За верхней дверью, должно быть, ждал чуткий страж; не успел я постучать, как она открылась. Часовой был в квадратной чёрной маске, скрывавшей всё его лицо, за исключением прорезей для глаз. Его рука со смыслом покоилась в кармане пальто.
— Два-два-один-бэ? — потребовал он.
— Бейкер-стрит, — отвечал я, на сей раз не колеблясь.
— Собака ночью никак себя не вела.
— Это-то и странно.
Он
— Должен сказать, — заметил он, — вы не слишком похожи на того, кого мы ждали, Олтемонт.
(И здесь профессор Фернесс, продемонстрировав совершенно неожиданное понимание театрального эффекта, сделал паузу, чтобы изумление пронеслось по аудитории.)

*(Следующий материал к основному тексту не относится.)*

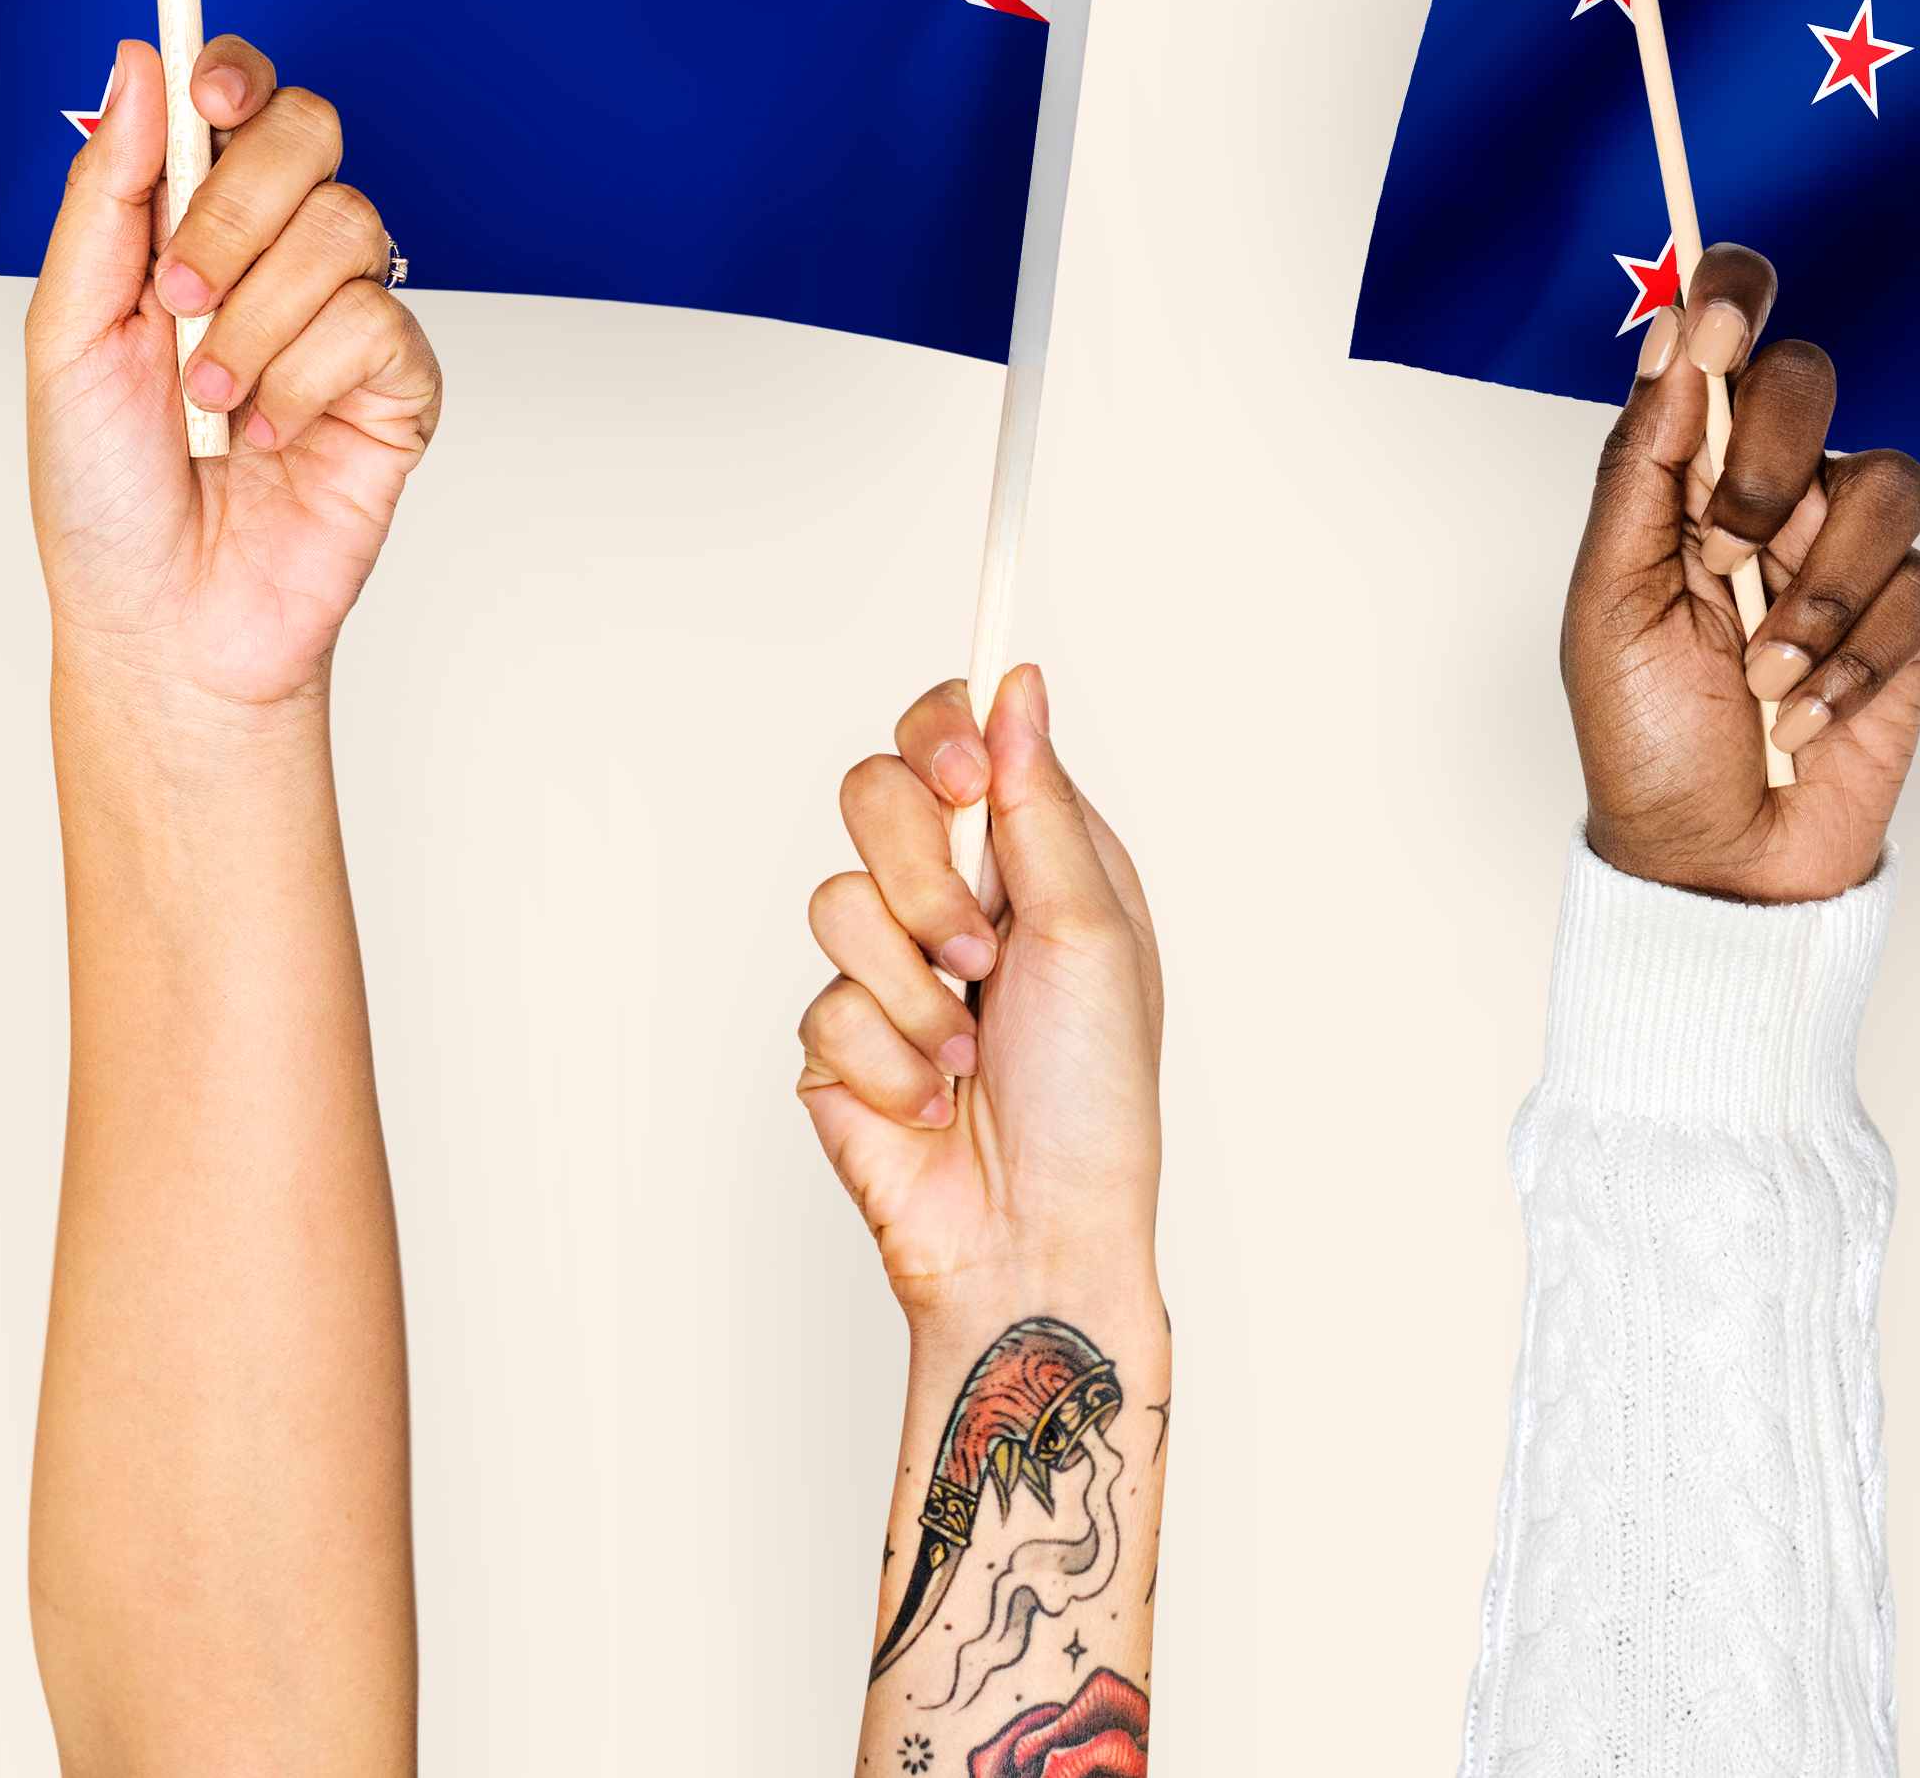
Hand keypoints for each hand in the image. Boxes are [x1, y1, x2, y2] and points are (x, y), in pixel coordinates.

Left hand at [27, 36, 441, 713]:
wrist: (159, 622)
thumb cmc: (102, 492)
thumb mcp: (67, 330)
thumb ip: (107, 195)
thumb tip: (138, 64)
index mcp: (190, 225)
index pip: (238, 102)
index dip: (234, 73)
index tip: (208, 96)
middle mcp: (273, 254)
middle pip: (307, 133)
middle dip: (233, 211)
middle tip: (178, 295)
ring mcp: (340, 314)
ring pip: (344, 226)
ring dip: (255, 322)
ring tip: (212, 401)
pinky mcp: (396, 382)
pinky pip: (375, 321)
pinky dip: (301, 382)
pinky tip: (268, 438)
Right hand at [793, 667, 1165, 1316]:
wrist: (1035, 1236)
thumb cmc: (1093, 1099)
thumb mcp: (1091, 933)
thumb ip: (1040, 803)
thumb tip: (1017, 682)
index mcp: (1028, 858)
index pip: (953, 738)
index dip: (940, 735)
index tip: (963, 781)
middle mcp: (953, 897)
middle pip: (871, 794)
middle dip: (921, 880)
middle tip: (976, 950)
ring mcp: (886, 966)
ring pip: (835, 901)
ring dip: (916, 993)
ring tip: (968, 1052)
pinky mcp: (837, 1037)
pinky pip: (826, 1004)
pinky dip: (894, 1061)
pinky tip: (936, 1101)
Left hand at [1565, 245, 1919, 902]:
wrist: (1712, 859)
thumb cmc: (1645, 736)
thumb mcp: (1609, 599)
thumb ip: (1644, 468)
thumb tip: (1670, 343)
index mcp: (1689, 473)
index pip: (1725, 343)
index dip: (1732, 297)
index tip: (1718, 312)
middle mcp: (1775, 493)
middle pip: (1813, 382)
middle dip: (1768, 468)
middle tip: (1722, 558)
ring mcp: (1847, 553)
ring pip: (1887, 483)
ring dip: (1815, 590)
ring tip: (1761, 672)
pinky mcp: (1910, 622)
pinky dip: (1852, 660)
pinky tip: (1804, 714)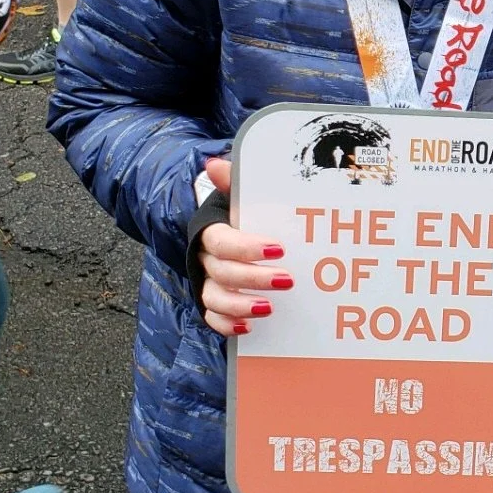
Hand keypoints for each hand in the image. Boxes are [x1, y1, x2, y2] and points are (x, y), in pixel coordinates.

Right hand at [197, 157, 294, 338]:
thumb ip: (233, 182)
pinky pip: (211, 317)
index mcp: (212, 231)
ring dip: (239, 305)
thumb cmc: (244, 215)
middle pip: (221, 271)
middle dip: (252, 278)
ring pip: (213, 297)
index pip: (221, 240)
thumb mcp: (241, 198)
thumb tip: (215, 163)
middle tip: (287, 280)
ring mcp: (207, 281)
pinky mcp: (213, 302)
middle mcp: (206, 258)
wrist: (233, 232)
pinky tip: (249, 328)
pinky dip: (226, 325)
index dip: (245, 247)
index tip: (278, 249)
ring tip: (268, 308)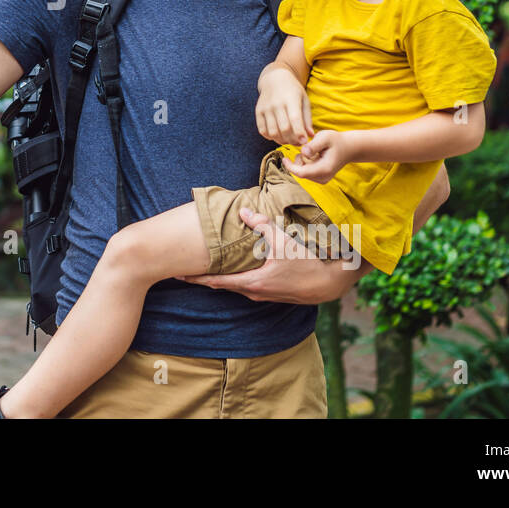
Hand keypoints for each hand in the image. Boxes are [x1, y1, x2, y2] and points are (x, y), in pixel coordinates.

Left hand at [175, 206, 364, 303]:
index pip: (216, 282)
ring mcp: (263, 296)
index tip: (179, 275)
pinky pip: (247, 288)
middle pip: (222, 287)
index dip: (196, 278)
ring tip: (204, 271)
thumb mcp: (282, 241)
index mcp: (252, 283)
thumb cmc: (306, 262)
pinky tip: (233, 273)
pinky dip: (235, 281)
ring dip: (220, 280)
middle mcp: (254, 293)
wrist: (329, 283)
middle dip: (203, 279)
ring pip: (235, 288)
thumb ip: (261, 225)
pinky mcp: (272, 295)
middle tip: (184, 272)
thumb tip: (243, 211)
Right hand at [255, 66, 313, 144]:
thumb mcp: (304, 100)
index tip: (305, 142)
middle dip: (292, 140)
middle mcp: (276, 104)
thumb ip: (307, 119)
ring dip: (282, 141)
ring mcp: (266, 108)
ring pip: (273, 132)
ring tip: (288, 140)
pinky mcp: (258, 112)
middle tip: (298, 143)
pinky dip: (270, 137)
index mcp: (291, 99)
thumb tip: (311, 135)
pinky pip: (262, 130)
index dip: (300, 133)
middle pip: (284, 128)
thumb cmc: (293, 91)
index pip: (295, 119)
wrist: (275, 79)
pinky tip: (278, 135)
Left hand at [280, 130, 348, 183]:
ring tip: (312, 151)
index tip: (284, 158)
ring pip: (303, 172)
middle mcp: (323, 177)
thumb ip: (314, 145)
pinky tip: (314, 156)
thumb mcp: (325, 137)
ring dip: (302, 162)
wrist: (348, 148)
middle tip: (308, 148)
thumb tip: (304, 152)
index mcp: (324, 169)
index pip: (301, 173)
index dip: (290, 166)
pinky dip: (305, 164)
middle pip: (300, 172)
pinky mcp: (320, 178)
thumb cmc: (336, 141)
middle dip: (298, 161)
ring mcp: (322, 179)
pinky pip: (306, 172)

Олтемонт! Ничто в этом приключении доселе не поразило меня так, как это имя. Кем бы я ни был, какое бы предприятие ни заставило меня принести в эту обшарпанную комнату алюминиевый костыль из такси без окон, я был известен как Олтемонт — то самое имя, которое использовал Шерлок Холмс в «Его прощальном поклоне», когда, оторвавшись от занятий пчеловодством на покое в Суссексе, посвятил два года тому, чтобы стать одним из самых доверенных агентов правительства Германской империи и сорвать его самые важные планы в августе 1914 года.
Это имя придало мне новую силу. Неважно, для каких целей оно использовалось в теперешнем беспорядке, для меня это имя звучало честью и высоким значением. Это была милость Илии, упавшая с высоты, и я, Елисей, понесу её с достоинством. [64]
Я осмотрел комнату. В ней не было никаких украшений, даже мебели, не считая в высшей степени простого стола и нескольких совершенно утилитарных стульев. Она выглядела комнатой, используемой для конкретной цели на короткое время, чтобы быть в любой момент освобождённой.
64
Согласно Ветхому Завету, пророк Илия был живым вознесён на небо, причём с Илии упал плащ, а его ученик Елисей, подняв плащ, после этого сам стал пророком.
Единственными моими спутниками были охранник в чёрной маске и двое других со скрытыми тем же образом лицами, игравшие за столом в шахматы. У белых, как я понял с первого взгляда, было преимущество, и, как только я это заметил, заговорил игравший белыми.
— Schach! — произнёс он с гортанным ликованием.
При иных обстоятельствах я расценил бы шахматную партию, даже играемую по-немецки, как приятное свидетельство культурного досуга. Эту игру я уважаю и восхищаюсь ей, хотя и не могу претендовать на особое мастерство в ней. Но ввиду всего, что произошло перед тем, я не находил в тот момент шахматы хорошим предзнаменованием. Слишком хорошо я помнил замечание Холмса в «Москательщике на покое»: «Эмберли играл в шахматы превосходно — характерная черта человека, способного замышлять хитроумные планы, Ватсон».
Преимущество белых было ещё больше, чем заметил я, поскольку вскоре игрок заговорил вновь.
— Matt! — произнёс он тоном, выражавшим торжествующую ухмылку, должно быть, скрывавшуюся за чёрной тканью.
Чёрные отодвинули стул.
— Es geht doch immer so, — вздохнул игрок без особого сожаления. — Так всегда бывает.
Всё то время, что я сидел в этой маленькой комнате, те трое разговаривали по-немецки, хотя здесь я передам их реплики по-английски. Поначалу я счёл это уловкой, не позволяющей мне понимать их разговор; но позднейшие события заставили меня взглянуть на вещи иначе. В любом случае, уловка, будь она единственной, не достигла бы своей цели, поскольку, хотя говорю я по-немецки вяло, но за разговором могу следить достаточно свободно.